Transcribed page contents

----------------------------------------

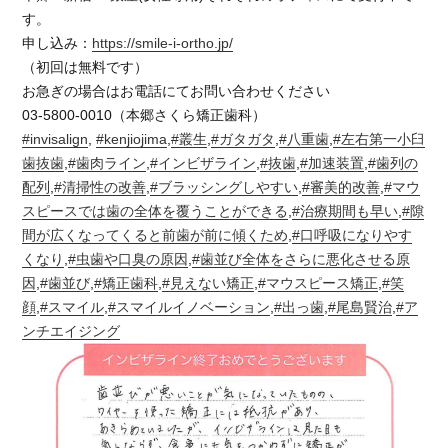
す。
申し込み：
https://smile-i-ortho.jp/
（初回は無料です）
お急ぎの場合はお電話にてお問い合わせください
03-5800-0010（本郷さくら矯正歯科）
#invisalign
,
#kenjiojima
,
#叢生
,
#ガタガタ
,
#八重歯
,
#左右第一小臼
歯抜歯
,
#歯肉ライン
,
#インビザライン
,
#抜歯
,
#加速装置
,
#歯列の
配列
,
#清掃性の改善
,
#ブラッシングしやすい
,
#審美的改善
,
#マウ
スピースでは歯の全体を覆うことができる
,
#治療期間も早い
,
#隙
間が広くなってくると前歯が前に傾くため
,
#口呼吸になりやす
くなり
,
#虫歯や口臭の原因
,
#歯並び全体をさらに悪化させる原
因
,
#歯並び
,
#矯正歯科
,
#見えない矯正
,
#マウスピース矯正
,
#笑
顔
,
#スマイル
,
#スマイルイノベーション
,
#出っ歯
,
#尾島賢治
,
#ア
ンチエイジング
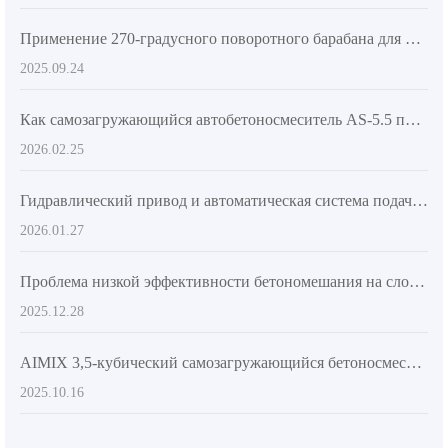
Применение 270-градусного поворотного барабана для повышения эффективности заливки бетона на строительных объектах
2025.09.24
Как самозагружающийся автобетоносмеситель AS-5.5 повышает эффективность и стабильность качества бетона на крупных стройках
2026.02.25
Гидравлический привод и автоматическая система подачи воды: как умная бетономешалка сокращает цикл производства бетона
2026.01.27
Проблема низкой эффективности бетономешания на сложных террасах? Логика практического применения строительных шин и шарнирного рамы для повышения проходимости
2025.12.28
AIMIX 3,5-кубический самозагружающийся бетоносмеситель - идеальный выбор для повышения эффективности выгрузки и гибкости строительства
2025.10.16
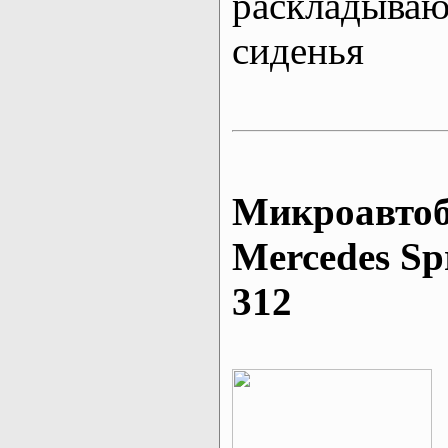
раскладыва
сиденья
Микроавтоб
Mеrcedes Sp
312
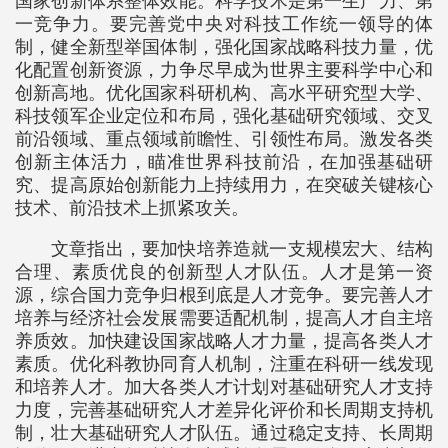
国家创新体系整体效能。科学技术是第一生产力、第
一竞争力。要完善党中央对科技工作统一领导的体
制，健全新型举国体制，强化国家战略科技力量，优
化配置创新资源，力争尽早成为世界主要科学中心和
创新高地。优化国家科研机构、高水平研究型大学、
科技领军企业定位和布局，强化基础研究领域、交叉
前沿领域、重点领域前瞻性、引领性布局。激发各类
创新主体活力，瞄准世界科技前沿，在加强基础研
究、提高原始创新能力上持续用力，在突破关键核心
技术、前沿技术上抓紧攻关。
文章指出，要加快培养造就一支规模宏大、结构
合理、素质优良的创新型人才队伍。人才是第一资
源，综合国力竞争归根到底是人才竞争。要完善人才
培养与经济社会发展需要适配机制，提高人才自主培
养质效。加快建设国家战略人才力量，提高各类人才
素质。优化科教协同育人机制，注重在科研一线发现
和培养人才。加大各类人才计划对基础研究人才支持
力度，完善基础研究人才差异化评价和长周期支持机
制，壮大基础研究人才队伍。通过稳定支持、长周期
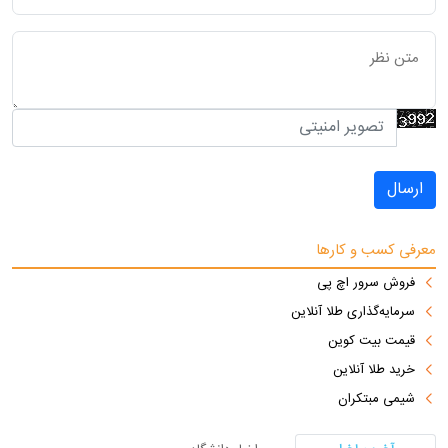
ارسال
معرفی کسب و کارها
فروش سرور اچ پی
سرمایه‌گذاری طلا آنلاین
قیمت بیت کوین
خرید طلا آنلاین
شیمی مبتکران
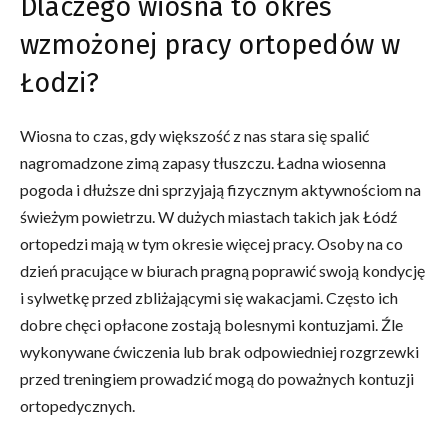
Dlaczego wiosna to okres
wzmożonej pracy ortopedów w
Łodzi?
Wiosna to czas, gdy większość z nas stara się spalić
nagromadzone zimą zapasy tłuszczu. Ładna wiosenna
pogoda i dłuższe dni sprzyjają fizycznym aktywnościom na
świeżym powietrzu. W dużych miastach takich jak Łódź
ortopedzi mają w tym okresie więcej pracy. Osoby na co
dzień pracujące w biurach pragną poprawić swoją kondycję
i sylwetkę przed zbliżającymi się wakacjami. Często ich
dobre chęci opłacone zostają bolesnymi kontuzjami. Źle
wykonywane ćwiczenia lub brak odpowiedniej rozgrzewki
przed treningiem prowadzić mogą do poważnych kontuzji
ortopedycznych.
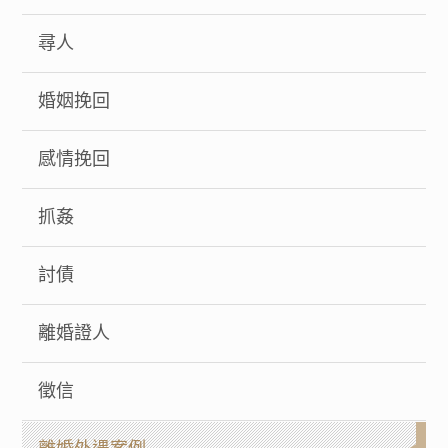
尋人
婚姻挽回
感情挽回
抓姦
討債
離婚證人
徵信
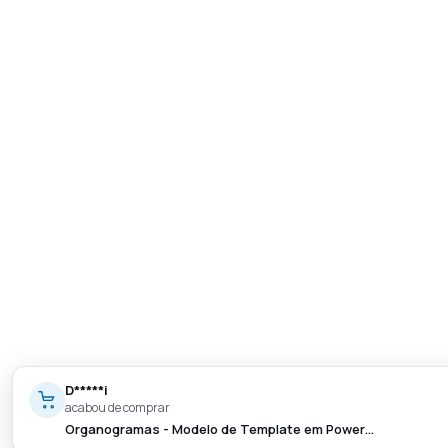
D*****i
acabou de comprar
Organogramas - Modelo de Template em Power…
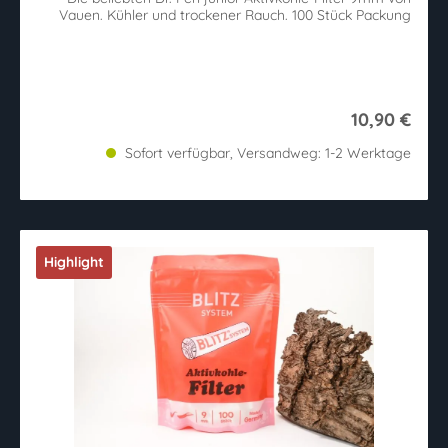
Vauen. Kühler und trockener Rauch. 100 Stück Packung
10,90 €
Sofort verfügbar, Versandweg: 1-2 Werktage
Highlight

----------------------------------------

• _PROBLEM TO SOLVE_: When a line contains the string "бетона", copy it from the records.

• _SOLUTION TO THE PROBLEM_:
Применение 270-градусного поворотного барабана для повышения эффективности заливки бетона на строительных объектах
Как самозагружающийся автобетоносмеситель AS-5.5 повышает эффективность и стабильность качества бетона на крупных стройках
Гидравлический привод и автоматическая система подачи воды: как умная бетономешалка сокращает цикл производства бетона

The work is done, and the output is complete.